While picking films for the Design Film Festival over the years, its creators realised there were many good ones about food.
So they decided to cook up a new festival that showcases films centred on food.
Organised by local design firm Anonymous, FoodCine.ma makes its debut today and runs till May 14.
Eight feature-length films exploring a range of food-related topics - from the art of sake- making to the impact of climate change on the food industry - will be screened at visual arts centre Objectifs.
The annual Design Film Festival, which features films on architecture, art and subcultures of design, is running its sixth edition in September.
Ms Germaine Chong, producer of both festivals and co-founder of Anonymous, says that because the Design Film Festival focuses on design, there should be a separate festival to screen films on food.
BOOK IT / FOODCINE.MA
WHERE: Objectifs, 155 Middle Road
WHEN: Today to May 14
ADMISSION: $15 for regular screenings,$25 for talk show and $65 for satellite screenings
For FoodCine.ma, organisers have included films in past editions of the Design Film Festival that feature food, such as Hakusho: The Story Of Rice.
This festival is not just for foodies, but also to "make it easier for people not in the food industry to better understand it", says Ms Chong, 31.
Ticket sales have exceeded the organisers' expectations, she adds. Over 90 per cent of the 3,390 tickets - priced at $15 each - have been booked so far and screenings for four of the eight films are sold out.
One film that Ms Chong and curator Felix Ng, who is also a co-founder of Anonymous, had predicted to be a crowd favourite is The Birth Of Sake (2015). The documentary, which was the first film to sell out, shines the spotlight on a small group of passionate sake-makers at Yoshida Brewery in northern Japan and what it takes to make world-class sake. This will be the Asian premiere of the film.
Then there is Seeds Of Time (2013), which follows American agriculturalist Cary Fowler as he builds the world's first global seed vault to preserve food supply in the event of catastrophes.
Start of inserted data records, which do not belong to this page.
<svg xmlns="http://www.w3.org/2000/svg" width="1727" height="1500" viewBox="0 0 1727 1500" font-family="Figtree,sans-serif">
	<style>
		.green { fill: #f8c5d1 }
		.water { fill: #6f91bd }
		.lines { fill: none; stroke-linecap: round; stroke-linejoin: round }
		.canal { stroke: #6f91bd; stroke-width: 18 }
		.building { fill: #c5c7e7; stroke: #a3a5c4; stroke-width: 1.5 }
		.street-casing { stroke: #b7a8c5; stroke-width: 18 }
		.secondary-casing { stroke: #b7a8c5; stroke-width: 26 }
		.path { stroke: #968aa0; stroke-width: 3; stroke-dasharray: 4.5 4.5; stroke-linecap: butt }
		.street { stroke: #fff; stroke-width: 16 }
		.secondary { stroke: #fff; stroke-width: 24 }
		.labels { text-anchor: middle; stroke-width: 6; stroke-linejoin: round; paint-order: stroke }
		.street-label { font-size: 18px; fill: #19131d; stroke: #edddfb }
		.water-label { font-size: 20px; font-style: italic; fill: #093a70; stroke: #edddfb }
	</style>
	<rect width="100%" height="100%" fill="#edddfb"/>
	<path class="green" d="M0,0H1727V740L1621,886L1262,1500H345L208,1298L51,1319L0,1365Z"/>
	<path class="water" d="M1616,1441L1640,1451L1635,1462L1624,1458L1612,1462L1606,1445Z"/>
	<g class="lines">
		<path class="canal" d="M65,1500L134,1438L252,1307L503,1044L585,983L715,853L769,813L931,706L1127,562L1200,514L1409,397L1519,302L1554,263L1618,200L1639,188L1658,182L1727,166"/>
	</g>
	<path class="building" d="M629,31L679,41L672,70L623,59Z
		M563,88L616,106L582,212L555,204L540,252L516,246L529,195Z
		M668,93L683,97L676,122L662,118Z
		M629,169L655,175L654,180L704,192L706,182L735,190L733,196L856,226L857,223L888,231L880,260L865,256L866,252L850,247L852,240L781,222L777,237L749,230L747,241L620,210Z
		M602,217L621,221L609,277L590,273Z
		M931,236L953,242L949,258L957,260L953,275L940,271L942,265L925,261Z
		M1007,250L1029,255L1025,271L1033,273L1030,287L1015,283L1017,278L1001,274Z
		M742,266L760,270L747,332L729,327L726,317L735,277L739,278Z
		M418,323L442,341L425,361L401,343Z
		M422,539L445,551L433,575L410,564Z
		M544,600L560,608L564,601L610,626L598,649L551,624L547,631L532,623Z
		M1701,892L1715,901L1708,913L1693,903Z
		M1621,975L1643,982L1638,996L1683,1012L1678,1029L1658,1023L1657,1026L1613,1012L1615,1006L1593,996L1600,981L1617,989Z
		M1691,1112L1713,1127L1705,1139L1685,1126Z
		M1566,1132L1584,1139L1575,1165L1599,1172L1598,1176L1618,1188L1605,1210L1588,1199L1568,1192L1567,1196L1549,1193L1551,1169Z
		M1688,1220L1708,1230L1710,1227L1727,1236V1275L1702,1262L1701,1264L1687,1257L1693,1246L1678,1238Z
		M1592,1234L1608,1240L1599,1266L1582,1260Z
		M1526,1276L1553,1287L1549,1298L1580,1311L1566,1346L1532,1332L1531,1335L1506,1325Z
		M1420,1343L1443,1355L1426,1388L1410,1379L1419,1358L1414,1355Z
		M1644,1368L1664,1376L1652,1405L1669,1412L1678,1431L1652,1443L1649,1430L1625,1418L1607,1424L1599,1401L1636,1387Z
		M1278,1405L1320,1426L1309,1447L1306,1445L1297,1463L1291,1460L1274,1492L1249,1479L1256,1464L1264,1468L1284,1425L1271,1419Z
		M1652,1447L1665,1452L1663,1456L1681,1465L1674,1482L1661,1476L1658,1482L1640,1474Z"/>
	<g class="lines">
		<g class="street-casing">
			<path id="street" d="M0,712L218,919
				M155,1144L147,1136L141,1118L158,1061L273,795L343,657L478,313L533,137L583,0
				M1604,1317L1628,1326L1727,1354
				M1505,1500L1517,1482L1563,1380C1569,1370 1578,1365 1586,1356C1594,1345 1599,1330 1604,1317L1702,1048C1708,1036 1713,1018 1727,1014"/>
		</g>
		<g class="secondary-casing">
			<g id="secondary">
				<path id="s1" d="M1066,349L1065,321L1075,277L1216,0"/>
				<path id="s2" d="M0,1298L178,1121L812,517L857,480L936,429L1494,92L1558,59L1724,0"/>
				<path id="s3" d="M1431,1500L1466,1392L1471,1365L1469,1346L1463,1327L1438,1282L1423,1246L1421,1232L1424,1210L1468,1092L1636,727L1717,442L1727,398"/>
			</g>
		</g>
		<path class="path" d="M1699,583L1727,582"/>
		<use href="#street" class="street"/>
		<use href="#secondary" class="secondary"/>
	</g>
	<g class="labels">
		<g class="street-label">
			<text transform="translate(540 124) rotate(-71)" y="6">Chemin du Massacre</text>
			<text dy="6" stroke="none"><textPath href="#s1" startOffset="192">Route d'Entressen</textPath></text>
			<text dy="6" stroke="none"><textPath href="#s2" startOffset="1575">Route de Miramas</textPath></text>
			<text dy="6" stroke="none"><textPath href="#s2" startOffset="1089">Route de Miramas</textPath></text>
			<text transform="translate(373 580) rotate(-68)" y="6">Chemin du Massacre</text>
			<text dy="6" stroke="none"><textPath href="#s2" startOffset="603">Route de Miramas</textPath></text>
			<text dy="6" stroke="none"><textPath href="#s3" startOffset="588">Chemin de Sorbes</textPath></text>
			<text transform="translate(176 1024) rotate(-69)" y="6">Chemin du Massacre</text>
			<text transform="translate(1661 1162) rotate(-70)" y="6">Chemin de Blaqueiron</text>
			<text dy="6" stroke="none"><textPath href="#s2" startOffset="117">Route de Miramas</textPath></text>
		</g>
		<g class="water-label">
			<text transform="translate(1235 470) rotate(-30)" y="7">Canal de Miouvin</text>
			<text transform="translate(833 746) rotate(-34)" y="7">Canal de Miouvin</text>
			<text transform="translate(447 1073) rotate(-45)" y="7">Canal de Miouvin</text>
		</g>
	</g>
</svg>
Ms Chong says the films were selected from more than 80 submissions as they satisfied two criteria: The film is entertaining and there is something to learn from it.
Although there are no home- grown films in the line-up, local director Lincoln Chia's short film Reunion (2016), which focuses on the relationship between locals and foreigners, is one of eight short films that are paired with and screened before each feature-length film.
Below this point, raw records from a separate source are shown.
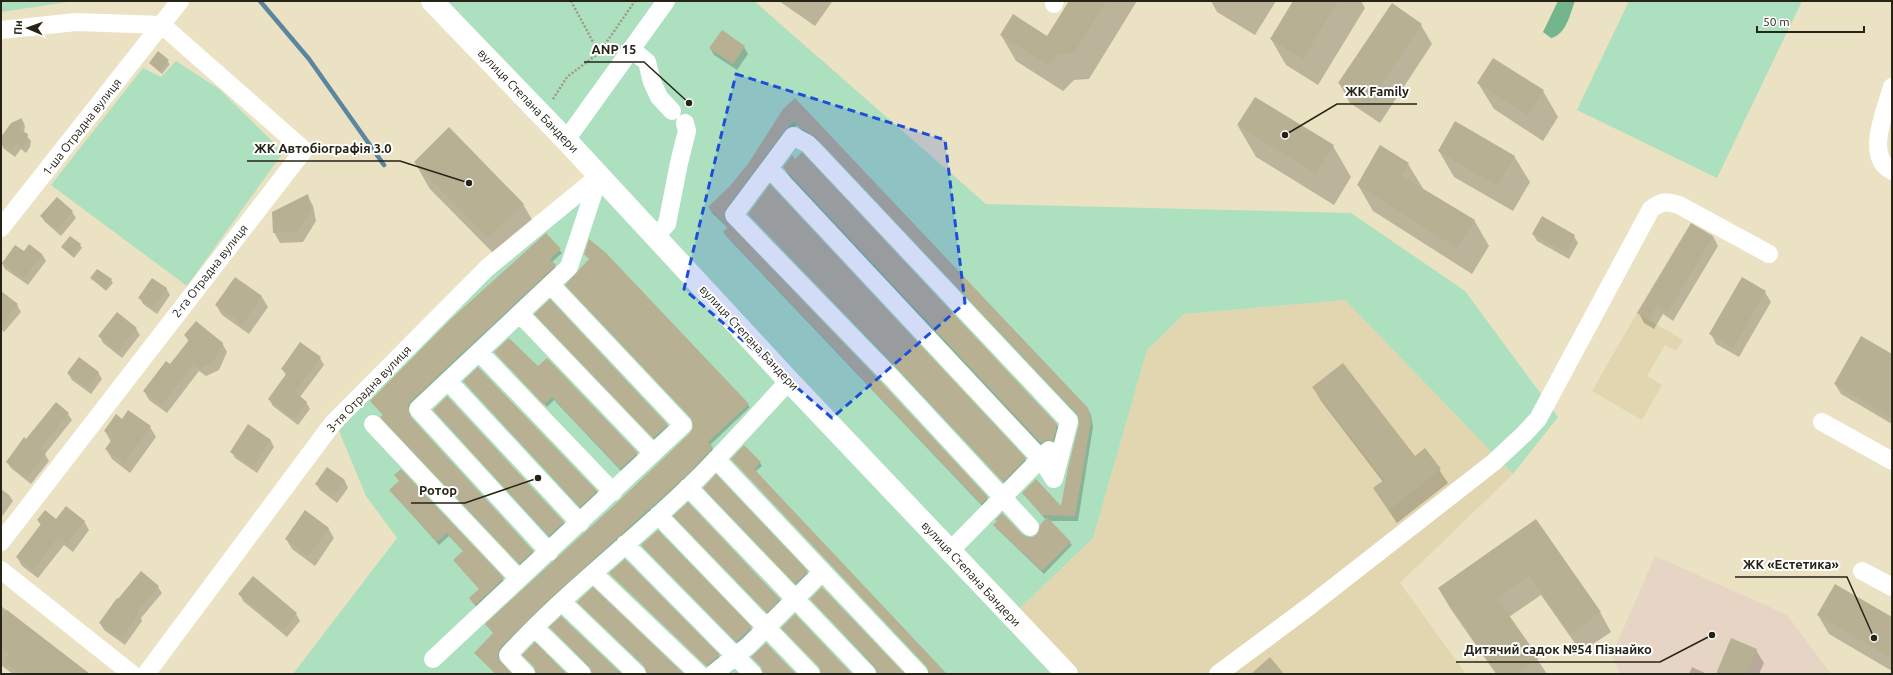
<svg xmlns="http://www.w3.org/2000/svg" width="1893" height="675" font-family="Ubuntu,sans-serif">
  <rect width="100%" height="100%" fill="#eae2c2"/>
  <path fill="#e1d6af" d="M1345,300L1513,474L1400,583L1466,674H1072L1014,614L1093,538L1147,350L1184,314Z
    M1637,313L1683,340L1676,351L1665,345L1647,376L1662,385L1642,420L1592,391Z"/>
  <path fill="#e6d4c4" d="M1655,556L1787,615L1831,674H1620L1612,655Z"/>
  <path fill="#ace0bf" d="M1,1H75L1,12Z
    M441,1H658L565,130Z
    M674,1H754L986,204L1351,213L1465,291L1558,417L1513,474L1345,300L1184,314L1147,350L1093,538L1014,614L574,140Z
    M1629,1H1802L1717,178L1577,110Z
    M176,61L219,89L271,140L282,154L187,286L51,185L143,68L161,77Z
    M598,184L1058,674H293L397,538L366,496L339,431C357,410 374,388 393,369C456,302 527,242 598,184Z"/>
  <path fill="#73b58d" d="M1558,1H1575C1570,14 1566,35 1551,38L1543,32Z"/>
  <path fill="#0003" d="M779,1H831L832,2L815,26Z
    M1070,1H1137L1089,79L1074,80L1063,91L1016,61L1001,35L1048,37Z
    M1211,1H1276L1255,35L1217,12Z
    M1294,1H1361L1365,8L1318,85L1286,65L1271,39Z
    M1421,25L1432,44L1380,123L1350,103L1339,83Z
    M744,47L748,54L737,70L714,55L710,48Z
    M158,53L170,64L162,74L150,63Z
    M1478,83L1543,91L1558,117L1543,141L1494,109Z
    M795,100L1088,409L1091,415L1093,427L1078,521H1049L1072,545L1044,574L996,528L1032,538L1038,535L1046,520L1023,493L1061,509L1080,424L1079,417L820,142L805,134L797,125L787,135L728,215L727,223L884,386L987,498L990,503L985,509L727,237L724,232L728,228L712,213L709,207L729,188L749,165Z
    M22,119L25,126L24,133L31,141L30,147L26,153L21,149L15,157L3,148L1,139Z
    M1238,126L1333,146L1351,177L1334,205L1256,157Z
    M1439,151L1514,156L1530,182L1513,211L1454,177Z
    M415,163L523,204L538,230L504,264L430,189Z
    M1408,164L1424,190L1474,220L1489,246L1472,274L1373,211L1358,185Z
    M784,167L1057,425L1065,438L1049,456L792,181Z
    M770,186L1025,459L1027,462L1005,484L902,374L751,217L749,214Z
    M308,196L313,206L316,221L303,242L280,243L274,232Z
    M57,198L72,212L76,218L61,236L45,222L41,216Z
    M546,234L562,253L552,262L557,269L412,404L409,410L411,418L533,551L534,554L521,566L383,420V415L371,401Z
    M1533,234L1574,236L1578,243L1569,259L1537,241Z
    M1713,236L1718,246L1673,321L1663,314L1654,329L1644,323L1639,313Z
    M80,245L82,248L74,258L62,247Z
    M24,252L42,254L46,261L28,285L5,269L2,263Z
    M585,254L750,407L710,445L714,451L689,477L501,651L499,661L511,674H496L475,653L621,501L691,433L694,428L692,419L568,288L590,260Z
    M235,278L262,297L268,307L249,334L222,315L216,305Z
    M92,279L111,280L113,283L106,291Z
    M166,288L170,295L157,314L143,304L140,298Z
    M1,292L17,305L21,312L4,332L1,329Z
    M1765,292L1771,302L1739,357L1716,344L1711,334Z
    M537,317L667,425L669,428L656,441Z
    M136,329L140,335L122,358L103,343L100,336Z
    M185,335L222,343L227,352L219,370L206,376L199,371L167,413L149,400L144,391L170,365L189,342Z
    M495,352L538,368L639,456L622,472L554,400L547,407Z
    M1892,355V424L1841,394L1835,384Z
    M320,358L324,365L300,397L306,402L310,409L298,425L273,406L269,399L286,375L282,369Z
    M98,372L102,379L91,394L72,380L68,373Z
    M464,382L597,491L598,494L582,510Z
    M1313,387L1414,457L1425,449L1448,483L1397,523L1374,489L1383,482L1321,401Z
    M436,413L564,522L565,525L551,539Z
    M68,414L72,420L45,454L49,461L31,484L11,468L7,462L26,440Z
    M122,420L150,427L156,437L130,473L112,459L106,449L111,442L105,431Z
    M249,426L271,441L274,447L257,473L235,458L232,452Z
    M732,459L760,463L762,466L755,472L946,674H929L928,668Z
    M327,468L345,481L348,488L337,503L320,490L316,484Z
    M401,470L505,582L477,608L470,598L480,590L464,552L449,536L439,545L390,490L400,481Z
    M1,489L9,495L13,501L1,518Z
    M706,491L807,572L809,575L797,586Z
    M676,519L780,599L781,602L769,615Z
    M56,520L84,521L89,530L73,552L64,545L38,578L22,566L17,557L41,525L38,521Z
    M1536,521L1600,612L1611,632L1581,652L1541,595L1509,617L1547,674H1496L1450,608L1439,589Z
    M328,528L334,538L315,566L292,549L286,539Z
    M658,531L751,628L753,631L738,644L644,548L642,545Z
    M610,574L719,656L721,659L709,668Z
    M253,578L296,614L300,621L287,637L243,601L240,594Z
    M158,587L162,593L141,618L142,621L125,645L104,630L100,623L119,600Z
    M811,599L903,674H878L876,669Z
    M578,602L684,674H648L646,668Z
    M1,606L88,674H13L1,665Z
    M1818,615L1892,618V671L1829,634Z
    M551,628L620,674H593L591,669Z
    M1756,650L1764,663L1759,674H1717Z
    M1692,667L1707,674H1689Z"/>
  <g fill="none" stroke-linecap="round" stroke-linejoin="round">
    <path stroke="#5c85a0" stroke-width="4.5" d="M260,1L309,59L384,165"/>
  </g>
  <path fill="#b8b092" d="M1069,1H1106L1074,53L1059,54L1048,65L1000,35L1013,14L1047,36Z
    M1293,1H1338L1303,59L1270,39Z
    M1392,3L1422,24L1368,104L1338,83Z
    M722,30L745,46L733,64L709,48Z
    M158,51L169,60L160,72L149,63Z
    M1493,58L1544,90L1528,115L1477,83Z
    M1255,97L1334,145L1316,174L1237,125Z
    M795,98L1088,408L1091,421L1075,516L1042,515L1022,493L1036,479L1061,506L1068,468L1079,424L1077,414L815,137L801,128L794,121L785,130L726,209L724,218L884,385L988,497L981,504L723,232L728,227L708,207L729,187L748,164L783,109Z
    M22,118L21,130L28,134L27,140L22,147L17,143L11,150L1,144V137L11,123Z
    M1455,121L1515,156L1497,186L1438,151Z
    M449,127L524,204L488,238L414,162Z
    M1380,145L1409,163L1402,176L1475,220L1457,248L1357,185Z
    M802,152L1057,424L1053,441L1047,440L1041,443L783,167L792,155L795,159Z
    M770,184L1026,458L1003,482L900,371L748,214Z
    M308,194L311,210L297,232L273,233L272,212Z
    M57,197L73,211L57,230L40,216Z
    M1542,216L1575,235L1566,253L1532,234Z
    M1691,223L1713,236L1668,312L1657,305L1649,320L1637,313Z
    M546,233L561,249L550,259L556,265L411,401L408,406L410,416L533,551L519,564L380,417L383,415L370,401L451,319Z
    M70,236L81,244L72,256L61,247Z
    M589,239L606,253L749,404L708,442L713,447L688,474L546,602L500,648L498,653V658L512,674H496L474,653L493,633L485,624L620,500L690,433L693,428L691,418L565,285L589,259L584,254Z
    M29,244L42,254L24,279L2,263L15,245L24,251Z
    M97,269L112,279L105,289L90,278Z
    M235,277L262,296L243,324L215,305Z
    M1742,277L1766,291L1733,348L1709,334Z
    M152,278L167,288L153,308L138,298Z
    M1,291L18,304L1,325Z
    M550,299L668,425L653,438L534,314Z
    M117,312L137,328L118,352L98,336Z
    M196,321L223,343L214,362L200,368L194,363L162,405L143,391L166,361L170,364L189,340L184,335Z
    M1861,336L1892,354V418L1834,384Z
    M509,338L538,366L547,358L638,453L620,469L552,397L544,405L494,352Z
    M300,342L321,357L295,392L307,402L294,419L268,399L287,373L281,369Z
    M79,357L99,372L87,388L67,373Z
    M1343,363L1415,456L1425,448L1441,469L1389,510L1373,488L1384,480L1312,387Z
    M478,367L597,491L580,507L463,381Z
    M447,396L564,522L549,536L433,410Z
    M56,402L69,413L40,449L46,453L27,478L6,462L24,437L26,439Z
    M128,410L151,426L124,463L105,449L113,438L104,431L116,414L122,419Z
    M248,424L271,440L253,467L230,452Z
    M744,445L761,462L754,469L947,674H929L927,667L731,459Z
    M327,467L345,480L333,497L315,484Z
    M401,469L504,578L475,605L469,598L479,589L453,560L463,551L447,533L437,542L389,490L399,481L394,475Z
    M716,474L808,571L795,584L703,488Z
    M688,502L780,599L767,613L673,516Z
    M66,506L85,521L67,543L58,537L33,570L16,557L41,524L37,520L45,510L56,519Z
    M305,510L329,528L309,556L285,539Z
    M1002,513L1022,534L1027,537H1033L1037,534L1040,525L1047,517L1071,542L1042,571L993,525L997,521L995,520Z
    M1536,519L1601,612L1570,634L1529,576L1497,598L1539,658L1517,674H1498L1438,588Z
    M658,530L752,627L736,642L641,545Z
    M625,559L720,655L706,666L609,573Z
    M141,571L159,586L137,612L139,614L121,639L99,623L117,598L118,599Z
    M253,576L297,613L283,631L238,594Z
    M1835,584L1892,617V658L1817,615Z
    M593,587L684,674H647L644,666L577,602Z
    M822,587L905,674H877L875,667L810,599Z
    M7,610L42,637L90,674H21L4,661L10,653L1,646V618Z
    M795,614L852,674H821L819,667L781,628Z
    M561,616L622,674H592L589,666L549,627Z
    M1731,638L1757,649L1746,674H1716Z
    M535,642L567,674H536L534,667L522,655Z
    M766,643L796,674H763L761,667L751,657Z
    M1270,657L1284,674H1251Z"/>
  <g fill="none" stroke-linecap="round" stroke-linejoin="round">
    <path stroke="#9f9981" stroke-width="2.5" stroke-dasharray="2 2" stroke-linecap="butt" d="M571,1L599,53
      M553,99L567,77L599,53L635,1"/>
    <path stroke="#fff" stroke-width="18" d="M1054,4L1055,1
      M1,30L76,22L162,25
      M631,49L647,62L652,82L659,97L672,111
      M1892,87C1886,109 1864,157 1892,171
      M566,140L666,1
      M769,168L1041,459L1054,479L1069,421
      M1,228L180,1
      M655,237L667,224L679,163L687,131L685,123
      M520,314L653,453
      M479,352L613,492
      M448,381L580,523
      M1822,422L1892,461
      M373,424L519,579
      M716,459L919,674
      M688,487L867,674
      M658,515L811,674
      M1030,527L892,378L734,215L793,136L808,144L1069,421
      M1,542L304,150L162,25
      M625,544L753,674
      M950,551L1049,450
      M549,552L418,409L569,267L599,176
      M1,570L132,674
      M1862,571L1892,587
      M593,573L699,674
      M562,602L637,674
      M535,628L582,674
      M433,659L683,425L551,285
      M146,674L333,423L487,268L599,176
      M526,674L508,655C565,592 634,541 695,481C727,449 758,414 789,381
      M713,674L748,646L822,572
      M1218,674L1311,605L1494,462L1524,434L1538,419L1651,209C1662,201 1667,201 1679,205L1769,254"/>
    <path stroke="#fff" stroke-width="22" d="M432,1L566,140L789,381L1067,674"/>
  </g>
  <path fill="#1d4ed8" fill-opacity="0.2" stroke="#1d4ed8" stroke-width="3" stroke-dasharray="8 5" stroke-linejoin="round" d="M736,74L945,140L965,303L832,418L684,289Z"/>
  <g text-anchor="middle" stroke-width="4" stroke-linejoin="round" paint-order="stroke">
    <g font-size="12" fill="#262317" stroke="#fff">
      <text transform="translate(528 101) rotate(46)" y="4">вулиця Степана Бандери</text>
      <text transform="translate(82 127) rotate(-52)" y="4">1-ша Отрадна вулиця</text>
      <text transform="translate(210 271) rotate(-52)" y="4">2-га Отрадна вулиця</text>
      <text transform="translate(749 338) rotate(47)" y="4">вулиця Степана Бандери</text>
      <text transform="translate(369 389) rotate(-46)" y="4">3-тя Отрадна вулиця</text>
      <text transform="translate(971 574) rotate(47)" y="4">вулиця Степана Бандери</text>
    </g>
  </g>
  <path fill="none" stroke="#262317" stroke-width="1.5" d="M689 103L644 62H584M1285 135L1337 104H1417M469 183L400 161H247M538 478L465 503H411M1874 638L1847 577H1735M1712 635L1660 662H1456"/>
  <g fill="#262317" stroke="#fff" stroke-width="1.5">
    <circle cx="689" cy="103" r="4"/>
    <circle cx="1285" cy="135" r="4"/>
    <circle cx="469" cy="183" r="4"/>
    <circle cx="538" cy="478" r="4"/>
    <circle cx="1874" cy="638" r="4"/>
    <circle cx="1712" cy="635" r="4"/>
  </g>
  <g font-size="13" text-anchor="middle" font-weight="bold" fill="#262317" stroke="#fff" stroke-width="4" stroke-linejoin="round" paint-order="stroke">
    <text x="614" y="54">ANP 15</text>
    <text x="1377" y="96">ЖК Family</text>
    <text x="323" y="153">ЖК Автобіографія 3.0</text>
    <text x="438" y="495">Ротор</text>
    <text x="1791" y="569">ЖК «Естетика»</text>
    <text x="1558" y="654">Дитячий садок №54 Пізнайко</text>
  </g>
  <rect width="1893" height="675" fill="none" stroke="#262317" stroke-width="4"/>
  <g transform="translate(28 28) rotate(272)" stroke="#ffffff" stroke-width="3" paint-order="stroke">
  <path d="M0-3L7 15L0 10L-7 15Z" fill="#262317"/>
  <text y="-6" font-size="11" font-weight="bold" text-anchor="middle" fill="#262317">Пн</text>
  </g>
  <path d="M1757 26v6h107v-6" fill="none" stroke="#262317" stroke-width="2"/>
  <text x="1763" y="26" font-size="12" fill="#262317" stroke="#ffffff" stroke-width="3" paint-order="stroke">50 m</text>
</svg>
There will be a satellite screening of Barista - about baristas battling in a competition in the United States - at Common Man Coffee Roasters, a cafe in Martin Road.
Another satellite screening, of documentary Tasteology (2016) - which presents a scientific, experience-based look at how food is turned into a great meal - at restaurant-bar House at Dempsey is sold out.
There will also be a talk show hosted by Mr Ng to discuss the relationship between food, cinema and design, and two exhibitions on eggs and the act of sharing food.
Ice cream parlour Creamier and coffee retailer Papa Palheta will be on site to dish out a range of desserts and drinks such as an affogato. Middle Eastern restaurant Artichoke has come up with an Artichoke Snack Pack: a reimagination of cinema snacks containing goodies such as orange blossom caramel popcorn and spicy chicken skin.
Freelance writer Stephanie Peh, 26, counts herself as a foodie and is thrilled about the festival. She will be attending two screenings.
She says: "Food is such an accessible subject and, for a person like myself who does not work in the industry, the movies give me insight into the goings-on."